* Exercise goal
Render every line of text in the records below as a Markdown table with the columns No. and Line, numbering the rows in order and leaving out blank lines.

******************************

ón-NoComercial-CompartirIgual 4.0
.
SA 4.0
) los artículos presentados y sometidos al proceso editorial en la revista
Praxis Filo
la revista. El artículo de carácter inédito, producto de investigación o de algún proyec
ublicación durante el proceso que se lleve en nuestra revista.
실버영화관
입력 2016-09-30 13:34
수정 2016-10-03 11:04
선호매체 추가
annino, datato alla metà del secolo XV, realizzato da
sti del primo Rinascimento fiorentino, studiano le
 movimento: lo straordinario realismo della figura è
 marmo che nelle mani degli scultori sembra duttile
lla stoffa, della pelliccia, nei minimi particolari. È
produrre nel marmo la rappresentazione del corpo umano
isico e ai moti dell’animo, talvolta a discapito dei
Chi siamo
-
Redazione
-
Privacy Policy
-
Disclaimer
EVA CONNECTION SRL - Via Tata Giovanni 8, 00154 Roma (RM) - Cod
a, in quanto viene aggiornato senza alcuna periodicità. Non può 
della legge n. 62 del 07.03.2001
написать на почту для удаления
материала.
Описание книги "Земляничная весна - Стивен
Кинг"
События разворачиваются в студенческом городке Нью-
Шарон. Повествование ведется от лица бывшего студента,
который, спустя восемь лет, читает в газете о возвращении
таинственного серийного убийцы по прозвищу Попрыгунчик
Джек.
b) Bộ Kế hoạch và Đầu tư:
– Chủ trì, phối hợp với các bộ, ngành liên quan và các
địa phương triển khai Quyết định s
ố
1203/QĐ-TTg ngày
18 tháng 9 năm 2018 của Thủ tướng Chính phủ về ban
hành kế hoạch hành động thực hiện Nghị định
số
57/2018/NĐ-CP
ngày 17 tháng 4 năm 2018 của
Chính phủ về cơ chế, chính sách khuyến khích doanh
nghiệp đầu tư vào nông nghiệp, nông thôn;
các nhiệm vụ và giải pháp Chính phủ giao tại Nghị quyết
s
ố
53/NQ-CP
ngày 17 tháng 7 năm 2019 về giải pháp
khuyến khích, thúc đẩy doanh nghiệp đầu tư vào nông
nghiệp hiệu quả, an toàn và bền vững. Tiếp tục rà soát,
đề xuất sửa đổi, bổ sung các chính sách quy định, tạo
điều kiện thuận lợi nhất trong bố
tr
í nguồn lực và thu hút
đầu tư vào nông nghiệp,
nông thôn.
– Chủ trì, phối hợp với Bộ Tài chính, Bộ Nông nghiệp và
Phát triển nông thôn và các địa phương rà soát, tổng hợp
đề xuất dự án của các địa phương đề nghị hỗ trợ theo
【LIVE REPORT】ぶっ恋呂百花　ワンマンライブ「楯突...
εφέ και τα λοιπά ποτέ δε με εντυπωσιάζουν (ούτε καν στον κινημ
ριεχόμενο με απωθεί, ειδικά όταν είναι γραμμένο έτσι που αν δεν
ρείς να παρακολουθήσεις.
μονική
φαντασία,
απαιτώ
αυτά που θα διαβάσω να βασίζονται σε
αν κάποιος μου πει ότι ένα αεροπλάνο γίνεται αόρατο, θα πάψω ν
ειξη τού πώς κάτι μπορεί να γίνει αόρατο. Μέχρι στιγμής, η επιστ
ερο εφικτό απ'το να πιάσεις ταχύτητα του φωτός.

******************************

* Expected answer
| No. | Line |
|---|---|
| 1 | ón-NoComercial-CompartirIgual 4.0 |
| 2 | . |
| 3 | SA 4.0 |
| 4 | ) los artículos presentados y sometidos al proceso editorial en la revista |
| 5 | Praxis Filo |
| 6 | la revista. El artículo de carácter inédito, producto de investigación o de algún proyec |
| 7 | ublicación durante el proceso que se lleve en nuestra revista. |
| 8 | 실버영화관 |
| 9 | 입력 2016-09-30 13:34 |
| 10 | 수정 2016-10-03 11:04 |
| 11 | 선호매체 추가 |
| 12 | annino, datato alla metà del secolo XV, realizzato da |
| 13 | sti del primo Rinascimento fiorentino, studiano le |
| 14 |  movimento: lo straordinario realismo della figura è |
| 15 |  marmo che nelle mani degli scultori sembra duttile |
| 16 | lla stoffa, della pelliccia, nei minimi particolari. È |
| 17 | produrre nel marmo la rappresentazione del corpo umano |
| 18 | isico e ai moti dell’animo, talvolta a discapito dei |
| 19 | Chi siamo |
| 20 | - |
| 21 | Redazione |
| 22 | - |
| 23 | Privacy Policy |
| 24 | - |
| 25 | Disclaimer |
| 26 | EVA CONNECTION SRL - Via Tata Giovanni 8, 00154 Roma (RM) - Cod |
| 27 | a, in quanto viene aggiornato senza alcuna periodicità. Non può  |
| 28 | della legge n. 62 del 07.03.2001 |
| 29 | написать на почту для удаления |
| 30 | материала. |
| 31 | Описание книги "Земляничная весна - Стивен |
| 32 | Кинг" |
| 33 | События разворачиваются в студенческом городке Нью- |
| 34 | Шарон. Повествование ведется от лица бывшего студента, |
| 35 | который, спустя восемь лет, читает в газете о возвращении |
| 36 | таинственного серийного убийцы по прозвищу Попрыгунчик |
| 37 | Джек. |
| 38 | b) Bộ Kế hoạch và Đầu tư: |
| 39 | – Chủ trì, phối hợp với các bộ, ngành liên quan và các |
| 40 | địa phương triển khai Quyết định s |
| 41 | ố |
| 42 | 1203/QĐ-TTg ngày |
| 43 | 18 tháng 9 năm 2018 của Thủ tướng Chính phủ về ban |
| 44 | hành kế hoạch hành động thực hiện Nghị định |
| 45 | số |
| 46 | 57/2018/NĐ-CP |
| 47 | ngày 17 tháng 4 năm 2018 của |
| 48 | Chính phủ về cơ chế, chính sách khuyến khích doanh |
| 49 | nghiệp đầu tư vào nông nghiệp, nông thôn; |
| 50 | các nhiệm vụ và giải pháp Chính phủ giao tại Nghị quyết |
| 51 | s |
| 52 | ố |
| 53 | 53/NQ-CP |
| 54 | ngày 17 tháng 7 năm 2019 về giải pháp |
| 55 | khuyến khích, thúc đẩy doanh nghiệp đầu tư vào nông |
| 56 | nghiệp hiệu quả, an toàn và bền vững. Tiếp tục rà soát, |
| 57 | đề xuất sửa đổi, bổ sung các chính sách quy định, tạo |
| 58 | điều kiện thuận lợi nhất trong bố |
| 59 | tr |
| 60 | í nguồn lực và thu hút |
| 61 | đầu tư vào nông nghiệp, |
| 62 | nông thôn. |
| 63 | – Chủ trì, phối hợp với Bộ Tài chính, Bộ Nông nghiệp và |
| 64 | Phát triển nông thôn và các địa phương rà soát, tổng hợp |
| 65 | đề xuất dự án của các địa phương đề nghị hỗ trợ theo |
| 66 | 【LIVE REPORT】ぶっ恋呂百花　ワンマンライブ「楯突... |
| 67 | εφέ και τα λοιπά ποτέ δε με εντυπωσιάζουν (ούτε καν στον κινημ |
| 68 | ριεχόμενο με απωθεί, ειδικά όταν είναι γραμμένο έτσι που αν δεν |
| 69 | ρείς να παρακολουθήσεις. |
| 70 | μονική |
| 71 | φαντασία, |
| 72 | απαιτώ |
| 73 | αυτά που θα διαβάσω να βασίζονται σε |
| 74 | αν κάποιος μου πει ότι ένα αεροπλάνο γίνεται αόρατο, θα πάψω ν |
| 75 | ειξη τού πώς κάτι μπορεί να γίνει αόρατο. Μέχρι στιγμής, η επιστ |
| 76 | ερο εφικτό απ'το να πιάσεις ταχύτητα του φωτός. |